◆ Exercise objective
Report each line of the data below that contains the string "shown".

◆ Record set
=== Begin Enclosure ===
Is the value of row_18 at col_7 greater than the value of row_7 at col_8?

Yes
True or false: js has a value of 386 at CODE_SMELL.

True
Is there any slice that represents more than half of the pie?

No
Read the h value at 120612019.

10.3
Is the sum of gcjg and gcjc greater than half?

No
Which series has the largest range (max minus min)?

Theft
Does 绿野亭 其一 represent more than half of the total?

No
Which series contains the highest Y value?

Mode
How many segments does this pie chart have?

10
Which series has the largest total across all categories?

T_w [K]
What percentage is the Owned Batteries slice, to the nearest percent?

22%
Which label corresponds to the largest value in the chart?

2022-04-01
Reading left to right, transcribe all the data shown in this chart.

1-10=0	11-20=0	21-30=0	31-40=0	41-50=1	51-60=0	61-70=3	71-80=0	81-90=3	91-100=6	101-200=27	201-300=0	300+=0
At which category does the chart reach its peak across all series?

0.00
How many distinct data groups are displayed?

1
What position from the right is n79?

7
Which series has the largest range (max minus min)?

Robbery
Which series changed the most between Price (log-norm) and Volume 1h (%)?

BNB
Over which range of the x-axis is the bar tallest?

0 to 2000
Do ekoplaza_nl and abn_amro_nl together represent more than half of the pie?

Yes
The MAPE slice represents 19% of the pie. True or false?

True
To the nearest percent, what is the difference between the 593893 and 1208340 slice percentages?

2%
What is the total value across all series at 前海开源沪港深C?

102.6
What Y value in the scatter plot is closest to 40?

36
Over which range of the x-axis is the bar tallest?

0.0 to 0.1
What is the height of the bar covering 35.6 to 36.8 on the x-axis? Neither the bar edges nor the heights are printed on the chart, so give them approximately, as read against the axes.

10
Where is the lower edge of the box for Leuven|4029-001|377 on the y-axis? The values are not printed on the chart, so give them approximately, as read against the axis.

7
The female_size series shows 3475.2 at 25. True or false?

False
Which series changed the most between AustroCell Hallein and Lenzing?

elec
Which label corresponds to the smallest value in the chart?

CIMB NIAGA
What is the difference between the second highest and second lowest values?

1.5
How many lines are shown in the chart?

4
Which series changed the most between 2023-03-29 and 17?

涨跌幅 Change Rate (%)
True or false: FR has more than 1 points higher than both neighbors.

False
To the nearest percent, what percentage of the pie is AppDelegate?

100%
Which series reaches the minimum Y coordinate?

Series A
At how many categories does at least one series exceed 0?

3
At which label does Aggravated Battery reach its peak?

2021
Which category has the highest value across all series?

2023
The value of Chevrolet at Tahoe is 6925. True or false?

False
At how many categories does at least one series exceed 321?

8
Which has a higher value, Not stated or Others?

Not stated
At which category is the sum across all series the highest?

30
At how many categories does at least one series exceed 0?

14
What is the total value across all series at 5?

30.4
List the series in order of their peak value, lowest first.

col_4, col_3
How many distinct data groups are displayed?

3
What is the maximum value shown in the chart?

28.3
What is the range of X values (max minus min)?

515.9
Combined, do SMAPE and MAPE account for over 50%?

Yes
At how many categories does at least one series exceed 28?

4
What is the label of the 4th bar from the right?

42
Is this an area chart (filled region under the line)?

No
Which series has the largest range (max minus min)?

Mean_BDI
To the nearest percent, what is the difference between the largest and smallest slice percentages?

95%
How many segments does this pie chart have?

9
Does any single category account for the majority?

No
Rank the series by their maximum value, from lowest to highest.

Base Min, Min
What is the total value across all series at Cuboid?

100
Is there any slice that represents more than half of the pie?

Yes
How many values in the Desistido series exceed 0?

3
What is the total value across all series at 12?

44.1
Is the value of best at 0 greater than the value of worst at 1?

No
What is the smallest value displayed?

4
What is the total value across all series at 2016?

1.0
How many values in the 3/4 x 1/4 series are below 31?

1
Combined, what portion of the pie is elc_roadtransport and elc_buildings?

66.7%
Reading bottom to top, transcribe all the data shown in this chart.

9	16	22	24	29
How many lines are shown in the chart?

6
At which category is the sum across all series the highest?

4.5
=== End Enclosure ===
◆ Exercise output
Reading left to right, transcribe all the data shown in this chart.
How many lines are shown in the chart?
What is the maximum value shown in the chart?
Reading bottom to top, transcribe all the data shown in this chart.
How many lines are shown in the chart?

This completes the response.